Top of Source extract

Also, for something like half my programming life, a 2+GB array was basically unobtainable.

By precise, I meant more the byte width (uint32_t vs uint64_t etc). The other kinds of types help you track what the purpose of something is, but don't really assist with correctness at the machine level.

In my work, I have a lot of data that is > 2GB, so int32_t vs uint32_t is very meaningful, and usually using a uint32_t is just delaying upgrading to int64_t or uint64_t.

Going in the other direction, a point cloud can usually be represented using 3 uint16_t and that saves a lot of memory vs using uint32_t or uint64_t.

If you want an index that can go negative, then the right type is ssize_t, not int.
> certain scale

Make it explicit. If the array is too large, throw an IllegalArgumentException. Document the limit. Then I agree with you.

Otherwise, if an allowed input crashes the program at runtime with a random exception, I respectfully disagree.

IllegalArgumentException is OK in your book, but OverflowException is not? It's very rare that I actually care which exception type is thrown, but it's a little more polite to throw more clear and reliable exception types. But saying "this could be a little more polite and therefore YOUR CODE HAS A BUG" would make me never want to work with you again.
Explict OverflowException could be ok but it may not tell me the root cause. A random index error is not ok at any time.
Then you should absolutely stay away from C :)
Words to live by!
I do.

But the example was Java.

The problem is that it's not that much harder to make it work for all the valid inputs.

Not doing that is not good enough.

Another example is summing lots of floats naively instead of using Kahan's algorithm.

It's like we had a theory of gravity that doesn't work on Mars because we have unnecessary division by (m-Mars' mass) in our laws :) It wouldn't be good physics.

It's not much harder in this toy example. In real examples what this looks like is a ton of bikeshedding and arguing about minutiae instead of improving the system in ways that are orders of magnitude more valuable to everyone. The truth is it's far easier to waste time on this mostly meaningless crap, exchanging one exception for another, than it is to think deeply about the problem you're actually trying to solve. It's lazy.
In real world you're not implementing binary search but using one implemented already.

Hopefully implemented by someone who cared enough to avoid bugs or at least document the range of the arguments.

In the real world I don't have an array with over 2^30 elements 99.75% of the time. If I did need to process an array with over 2^30 elements, I'd have dozens of reasons to worry that standard techniques might start failing, and would therefore carefully consider and test everything to a much higher degree. I'd want a safety margin of at least 10x, which means I'm designing for 2^33+ and already know I need to avoid int32 everywhere I can. The type signature of a binary sort returning int32 in such a case should already be triggering alarm bells.

This is a bit like arguing that every building humans have built is flawed because it wouldn't withstand a significant meteor strike. That's not how we do it. We consider maximum likely use cases and then build in safety margins of at least 10^2, sometimes up to 10^6. If you think there's a possibility you're dealing with hundreds of millions of elements, you stop using int32 entirely. You don't wait for 100 million to turn into 4 billion and crash.

Is it worth making the algorithm slower just to have it work on extreme edge cases?
> Is it worth making the algorithm slower just to have it work on extreme edge cases?

Yes! If an API has no documented (and preferably enforced) limits on its arguments, the caller has every right to assume the full range of the argument types is supported.

Bottom of Source extract
Top of Material for this task

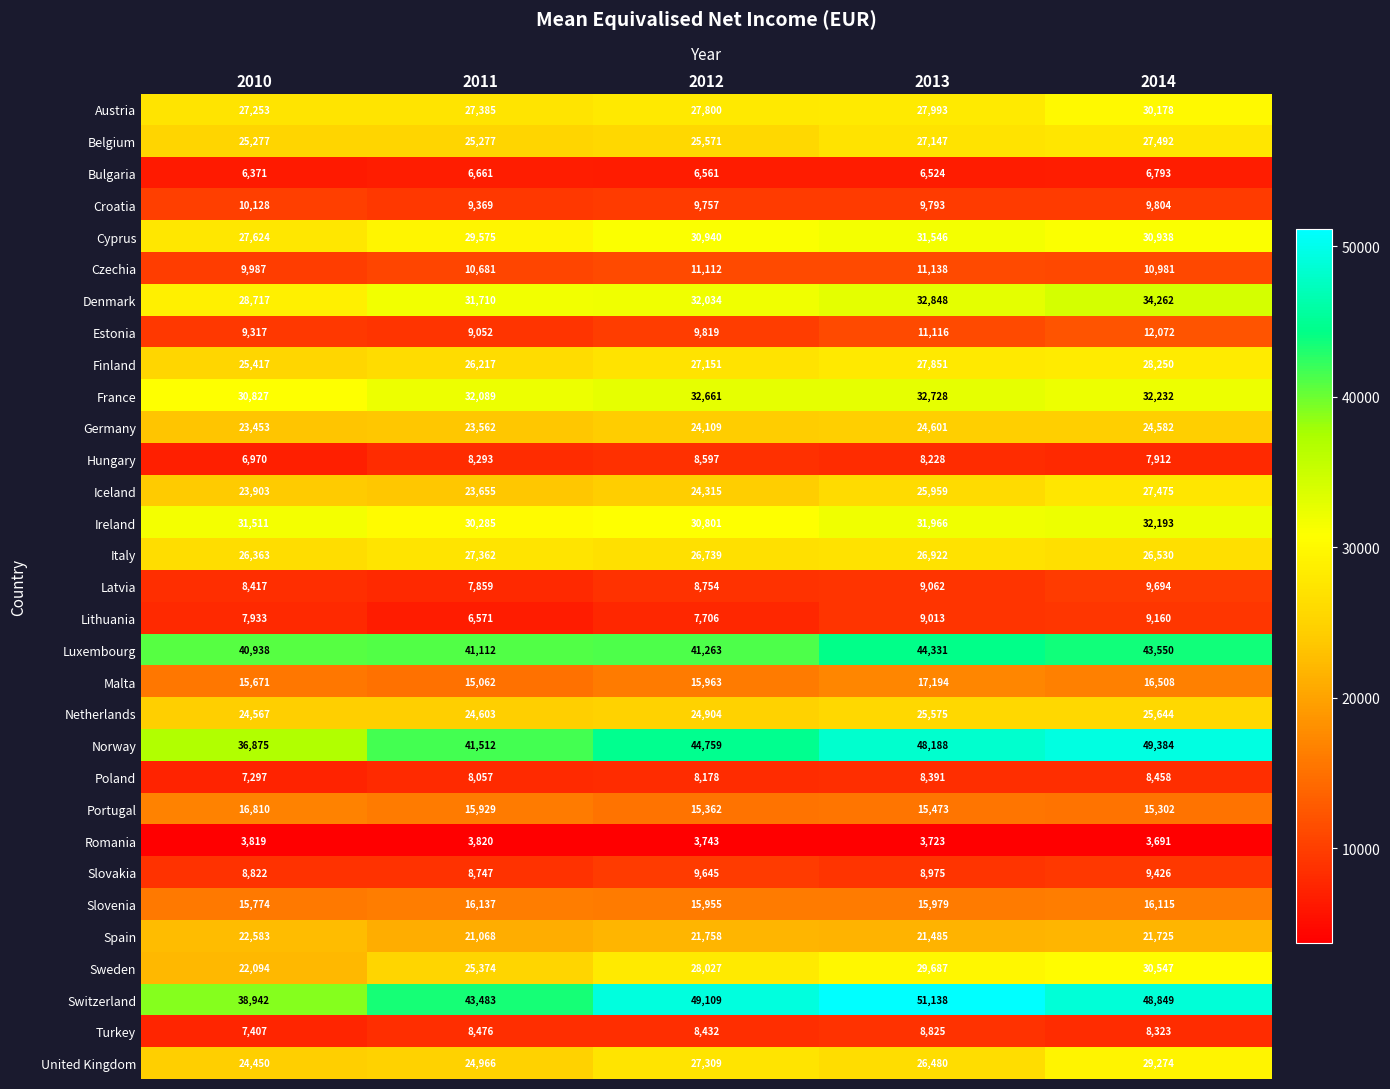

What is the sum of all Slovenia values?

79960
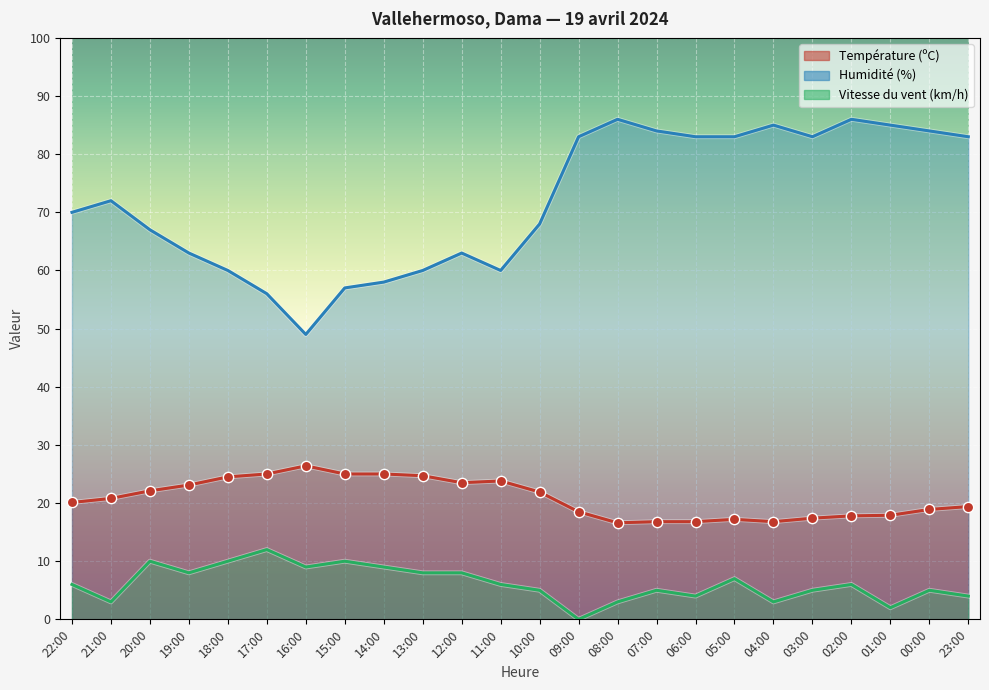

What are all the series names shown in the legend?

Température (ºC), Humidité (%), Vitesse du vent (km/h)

Bottom of Material for this task
Top of Material for this task

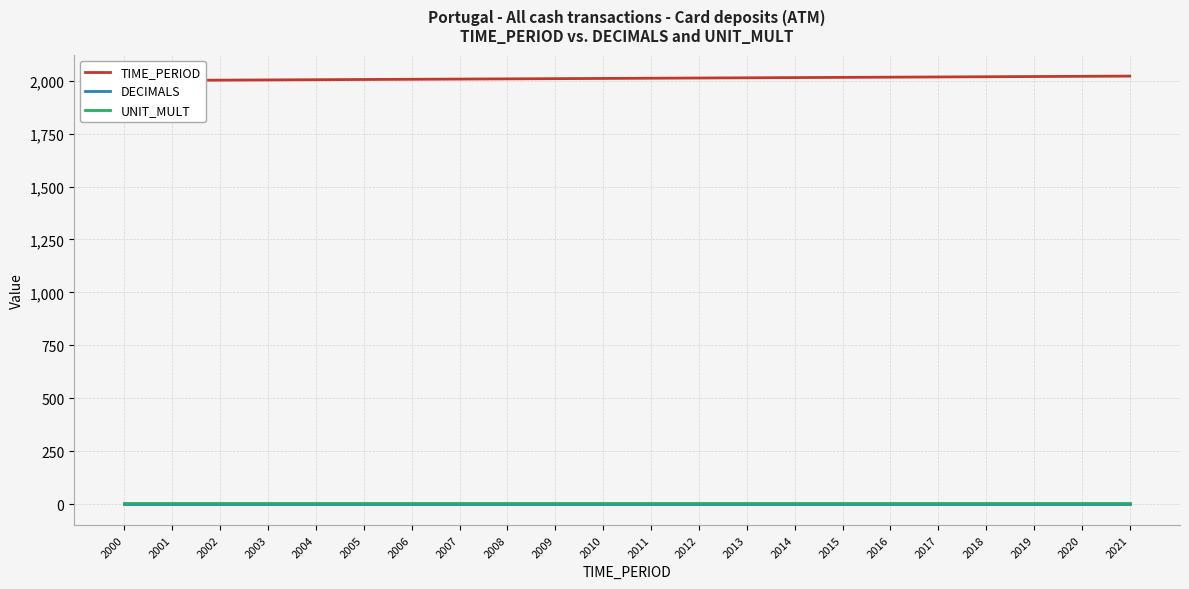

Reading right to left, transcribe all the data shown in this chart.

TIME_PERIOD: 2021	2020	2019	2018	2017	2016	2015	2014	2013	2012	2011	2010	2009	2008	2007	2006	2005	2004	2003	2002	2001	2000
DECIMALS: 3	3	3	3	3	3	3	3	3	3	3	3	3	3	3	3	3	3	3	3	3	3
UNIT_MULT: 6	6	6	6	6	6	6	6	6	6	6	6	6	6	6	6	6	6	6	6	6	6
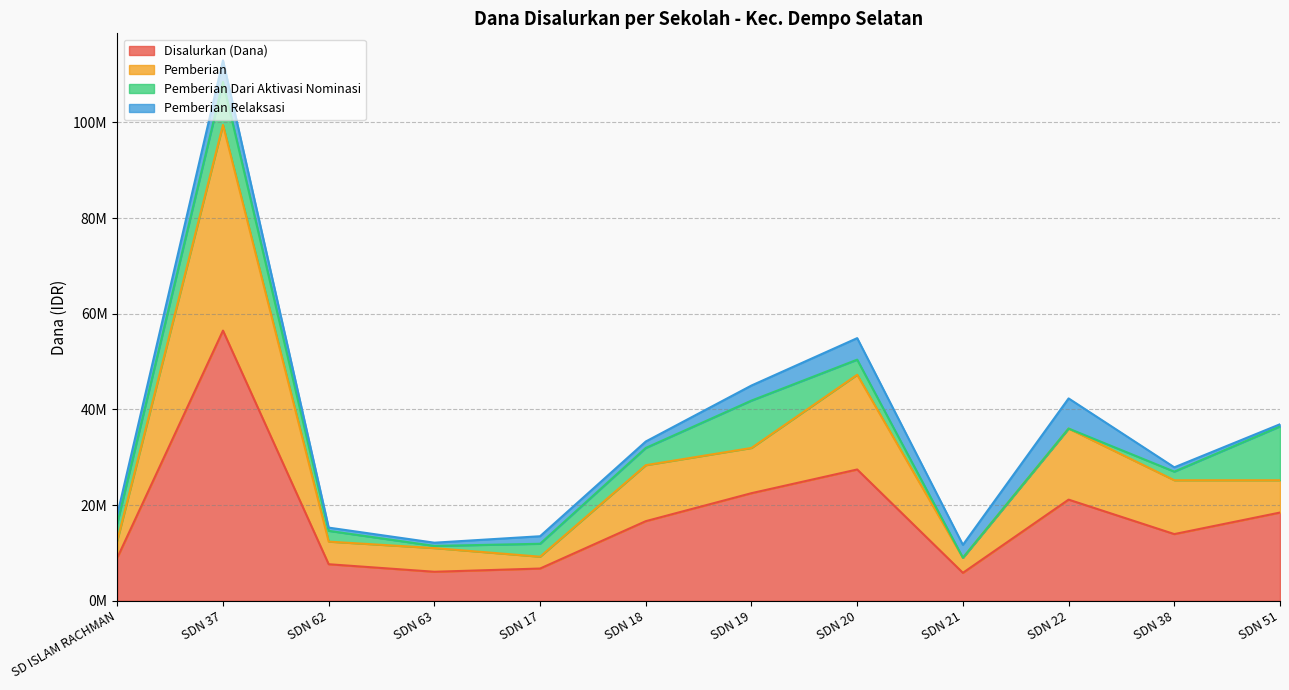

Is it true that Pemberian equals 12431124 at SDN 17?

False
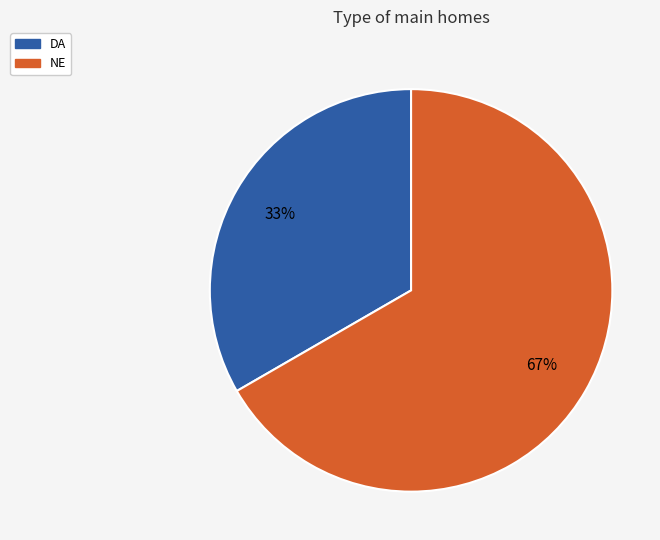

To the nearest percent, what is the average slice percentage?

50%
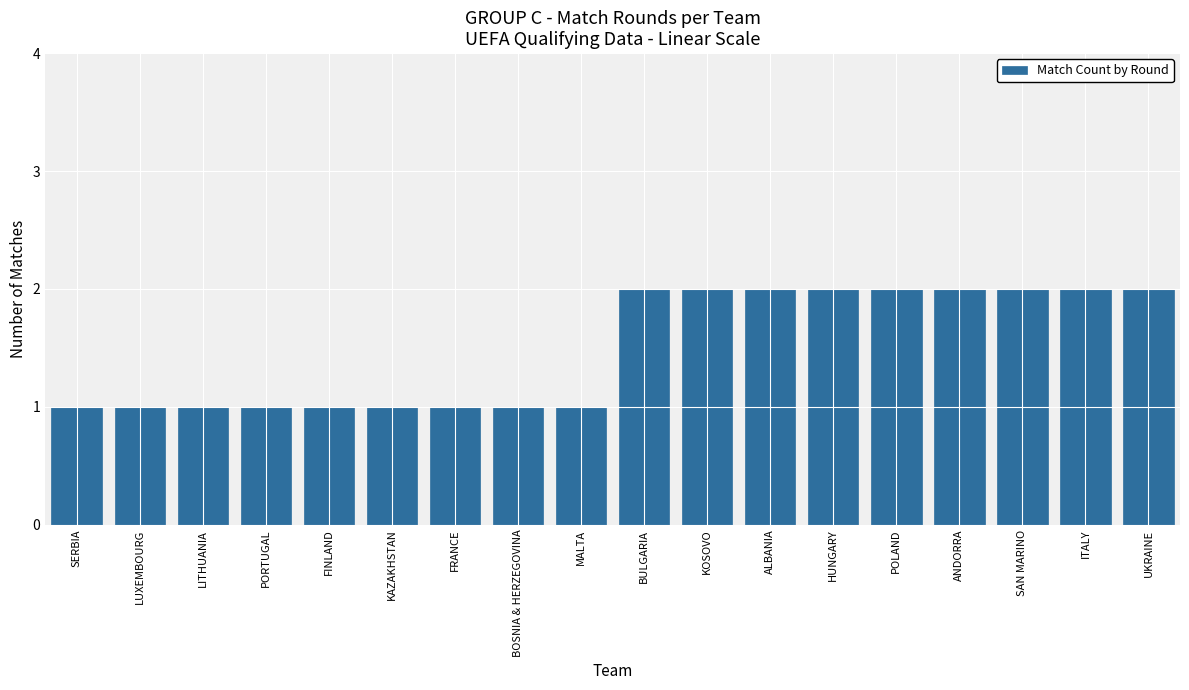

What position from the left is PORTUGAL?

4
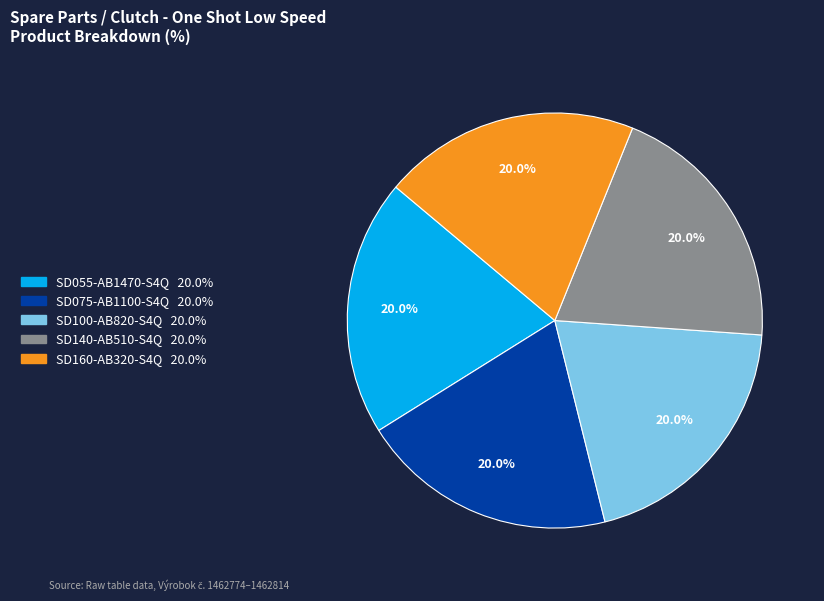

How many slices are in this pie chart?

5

Bottom of Material for this task

Work instructions:
[A] Edit the integer-types thread starting with "Also, for something" and going on through "ssize_t, not int.", replacing "memory" with "RAM".
[B] Rewrite the records starting with the line with "What is the sum of all Slovenia values?" and going on through the line with "What are all" as a numbered list. Skip blank lines and leave out the pictures.
The records have no connection to the integer-types thread.

Activity answers:
[A]
Also, for something like half my programming life, a 2+GB array was basically unobtainable.

By precise, I meant more the byte width (uint32_t vs uint64_t etc). The other kinds of types help you track what the purpose of something is, but don't really assist with correctness at the machine level.

In my work, I have a lot of data that is > 2GB, so int32_t vs uint32_t is very meaningful, and usually using a uint32_t is just delaying upgrading to int64_t or uint64_t.

Going in the other direction, a point cloud can usually be represented using 3 uint16_t and that saves a lot of RAM vs using uint32_t or uint64_t.

If you want an index that can go negative, then the right type is ssize_t, not int.

[B]
1. What is the sum of all Slovenia values?
2. 79960
3. What are all the series names shown in the legend?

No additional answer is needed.